Integrating complex systems seamlessly
Active Directory, Exchange on-premises, Windows servers, Citrix Virtual Desktop, Atlassian Jira, other database systems, industry specific legacy software – Star-shl has several systems in use, and seamless integration is required. The IT specialists especially appreciate that PowerShell scripts are so versatile. All target systems that offer PowerShell modules can be served by ScriptRunner. Through connectors, other third-party systems can be linked to ScriptRunner which functionally enhances the platform.
VMware – potential for automation
Reflecting on the question when he had his biggest aha moment, Axel Haringa can think of several things that run smoothly now but were nerve-wracking or very time-consuming before. Installing and configuring Microsoft SQL servers used to take several hours, stretching over two or three days. Now, the entire process takes only 1.5 hours. His goal is to optimize the process further and eventually have a fully configured SQL Server machine up and running with an effort of under 10 minutes. The Star-shl IT specialists already create and link permission groups from Active Directory to computer objects in VMware. But there is more to come: "I am also working on a script to manage disk creation and initialization, CD mounting, and reboots through VMware," Axel Haringa mentions.

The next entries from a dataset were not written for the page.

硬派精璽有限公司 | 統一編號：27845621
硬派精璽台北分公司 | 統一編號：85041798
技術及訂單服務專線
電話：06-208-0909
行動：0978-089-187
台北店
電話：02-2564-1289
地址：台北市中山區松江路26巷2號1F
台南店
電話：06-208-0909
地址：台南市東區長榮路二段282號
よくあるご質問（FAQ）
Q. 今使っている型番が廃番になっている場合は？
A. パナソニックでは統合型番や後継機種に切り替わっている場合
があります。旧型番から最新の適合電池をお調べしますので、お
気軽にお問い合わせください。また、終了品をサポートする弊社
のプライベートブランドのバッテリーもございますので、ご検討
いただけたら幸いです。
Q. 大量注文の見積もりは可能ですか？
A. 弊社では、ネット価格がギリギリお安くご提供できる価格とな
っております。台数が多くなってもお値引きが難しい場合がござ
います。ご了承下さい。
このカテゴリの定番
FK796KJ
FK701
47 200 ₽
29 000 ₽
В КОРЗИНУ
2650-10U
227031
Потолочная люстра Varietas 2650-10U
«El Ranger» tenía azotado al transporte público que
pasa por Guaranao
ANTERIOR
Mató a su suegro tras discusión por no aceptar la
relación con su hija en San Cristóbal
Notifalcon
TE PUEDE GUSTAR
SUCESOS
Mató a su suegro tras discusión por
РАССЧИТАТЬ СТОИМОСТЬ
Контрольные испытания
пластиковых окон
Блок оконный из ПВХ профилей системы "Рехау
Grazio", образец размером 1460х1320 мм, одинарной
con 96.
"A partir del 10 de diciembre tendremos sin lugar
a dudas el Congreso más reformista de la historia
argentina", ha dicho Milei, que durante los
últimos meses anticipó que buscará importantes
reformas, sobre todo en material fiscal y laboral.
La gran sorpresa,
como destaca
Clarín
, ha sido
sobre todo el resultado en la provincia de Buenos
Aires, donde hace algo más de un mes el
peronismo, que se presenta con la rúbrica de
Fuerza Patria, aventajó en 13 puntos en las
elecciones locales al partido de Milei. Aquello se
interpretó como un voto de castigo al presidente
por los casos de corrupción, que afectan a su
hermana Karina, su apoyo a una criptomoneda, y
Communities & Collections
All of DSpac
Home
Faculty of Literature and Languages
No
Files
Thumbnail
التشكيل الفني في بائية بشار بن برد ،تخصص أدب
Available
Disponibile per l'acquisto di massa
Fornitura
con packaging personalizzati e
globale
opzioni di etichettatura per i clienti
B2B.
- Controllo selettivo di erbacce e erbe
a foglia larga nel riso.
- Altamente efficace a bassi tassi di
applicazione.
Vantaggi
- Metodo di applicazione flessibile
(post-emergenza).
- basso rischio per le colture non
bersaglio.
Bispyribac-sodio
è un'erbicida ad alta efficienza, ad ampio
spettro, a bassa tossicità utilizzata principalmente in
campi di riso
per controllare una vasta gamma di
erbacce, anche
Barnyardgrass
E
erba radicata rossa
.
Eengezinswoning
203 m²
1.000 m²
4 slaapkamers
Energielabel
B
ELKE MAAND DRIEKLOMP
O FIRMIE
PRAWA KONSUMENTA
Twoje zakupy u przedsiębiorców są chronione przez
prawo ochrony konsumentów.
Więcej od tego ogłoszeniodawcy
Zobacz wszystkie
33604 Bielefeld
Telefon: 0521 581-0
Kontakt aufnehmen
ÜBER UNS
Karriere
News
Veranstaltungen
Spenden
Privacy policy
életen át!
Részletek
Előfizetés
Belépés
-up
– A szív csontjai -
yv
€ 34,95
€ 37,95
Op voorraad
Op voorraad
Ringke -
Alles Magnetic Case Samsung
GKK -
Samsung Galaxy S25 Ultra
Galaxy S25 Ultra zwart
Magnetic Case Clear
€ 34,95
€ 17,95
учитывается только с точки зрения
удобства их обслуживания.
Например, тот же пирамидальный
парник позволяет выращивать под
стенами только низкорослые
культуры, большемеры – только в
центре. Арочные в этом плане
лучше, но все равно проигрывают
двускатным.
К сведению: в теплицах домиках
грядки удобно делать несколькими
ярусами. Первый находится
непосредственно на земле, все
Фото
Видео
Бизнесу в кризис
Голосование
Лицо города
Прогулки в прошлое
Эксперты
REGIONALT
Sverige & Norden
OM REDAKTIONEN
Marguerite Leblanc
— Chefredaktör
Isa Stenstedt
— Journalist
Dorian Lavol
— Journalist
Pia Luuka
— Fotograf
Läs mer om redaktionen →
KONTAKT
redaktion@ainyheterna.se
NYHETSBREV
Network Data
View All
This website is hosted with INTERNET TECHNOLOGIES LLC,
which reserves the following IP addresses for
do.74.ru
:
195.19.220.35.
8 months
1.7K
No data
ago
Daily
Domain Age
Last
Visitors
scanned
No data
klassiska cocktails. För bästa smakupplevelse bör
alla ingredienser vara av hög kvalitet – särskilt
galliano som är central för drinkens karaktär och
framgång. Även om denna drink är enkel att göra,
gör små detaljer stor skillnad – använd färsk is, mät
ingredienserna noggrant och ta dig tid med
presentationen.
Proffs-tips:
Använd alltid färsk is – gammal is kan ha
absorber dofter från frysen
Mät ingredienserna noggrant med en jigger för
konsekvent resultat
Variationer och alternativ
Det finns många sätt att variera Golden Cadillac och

Axel Haringa's motto at work is: "Why should I keep doing something manually that I have to do more than once?" Fully automating identity and access management from onboarding to offboarding and all the changes in between has certainly been an effort. Still, it has significantly reduced the time these processes need now. Yet automating is not just about saving time. Moreover, recurring tasks are now executed in the same way, and with the same quality of results. Changes to the system are transparent, which makes auditors happy. The risks of accidentally accessing or compromising data or unintentionally shutting down a specific service have been reduced. Actions can be delegated without granting administrative rights. By securing the IT infrastructure, administrators are ultimately less stressed and have more time for automation and meaningful, satisfying tasks.